Lo publicó mientras Dalas preparaba un análisis del caso en el que Wismichu había golpeado tres veces con una botella a un joven. La campaña desplazó inmediatamente la atención desde aquella agresión hacia acusaciones contra Dalas.
¿Cuándo comenzó realmente el enfrentamiento?
En 2013, después de que Dalas terminara su relación con Ingrid y ella comenzara a salir con Wismichu. Desde entonces aparecieron indirectas, insultos, mensajes sobre el suicidio y una visita de Ismael a la localidad de Dalas.
¿Dalas Review respondió completo al vídeo de Wismichu?
Sí. Publicó dos respuestas documentales que suman más de dos horas y media, contestan los bloques de “Así es Dalas Review” y su réplica posterior, y están enlazadas íntegramente en esta página.
¿Sara y AuronPlay dijeron que Dalas los obligó a disculparse?
No. En las conversaciones autorizadas que muestra el segundo vídeo, Sara confirma que su disculpa era real y AuronPlay declara que pidió perdón voluntariamente porque reconocía que años atrás se había comportado mal con Dalas en el episodio de las piedras en su casa y filtración de su dirección en Monistrol de Montserrat.
¿Existen publicaciones de Wismichu solicitando fotografías a seguidoras menores?
El segundo vídeo conserva y fecha numerosas publicaciones de ese tipo en Twitter y contrasta las edades públicas de varias cuentas, algunas de entre 13 y 16 años en el momento de los mensajes.
¿Una jueza ordenó borrar “Hundiendo a alguien hundido”?
No consta una medida cautelar escrita. Daniel lo puso en privado tras una recomendación verbal y el contenido fue revisado después sin que se apreciara delito.
¿Las denuncias de Ingrid terminaron en condena contra Dalas?
No. El procedimiento fue archivado el 22 de noviembre de 2016 y la resolución fue confirmada íntegramente el 27 de abril de 2017.
¿La mujer de la fotografía era menor de 16 años?
No. La respuesta muestra una conversación contemporánea en la que ella misma declara tener 18 años y una publicación posterior compatible con esa edad. Esta mujer es un personaje público llamado Cristina Bernal, que además estuvo saliendo con otros YouTubers.
¿Dalas huyó a Irlanda para evitar a la justicia?

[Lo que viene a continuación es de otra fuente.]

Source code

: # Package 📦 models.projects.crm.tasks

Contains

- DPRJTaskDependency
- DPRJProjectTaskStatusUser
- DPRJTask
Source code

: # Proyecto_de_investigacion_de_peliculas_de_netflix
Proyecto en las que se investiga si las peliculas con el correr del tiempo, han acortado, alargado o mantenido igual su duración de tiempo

No. El procedimiento ya estaba archivado antes de su mudanza, Irlanda coopera judicialmente con España y Dalas volvió al país sin ser detenido.
¿Dalas aceptó contrastar públicamente las pruebas?
Sí. Ofreció debatir en directo, publicar las declaraciones judiciales completas con autorización recíproca y enseñar conversaciones sin cortes. Wismichu jamás aceptó.
¿La absolución de Wismichu declaró verdaderas todas sus acusaciones?
No. La absolución resolvió su responsabilidad penal por delitos concretos de calumnia; no convirtió el contenido completo del vídeo en hechos judicialmente probados. Wismichu fue condenado a prisión por el episodio de darle botellazos en la cabeza a un chico con el que estaba discutiendo de política.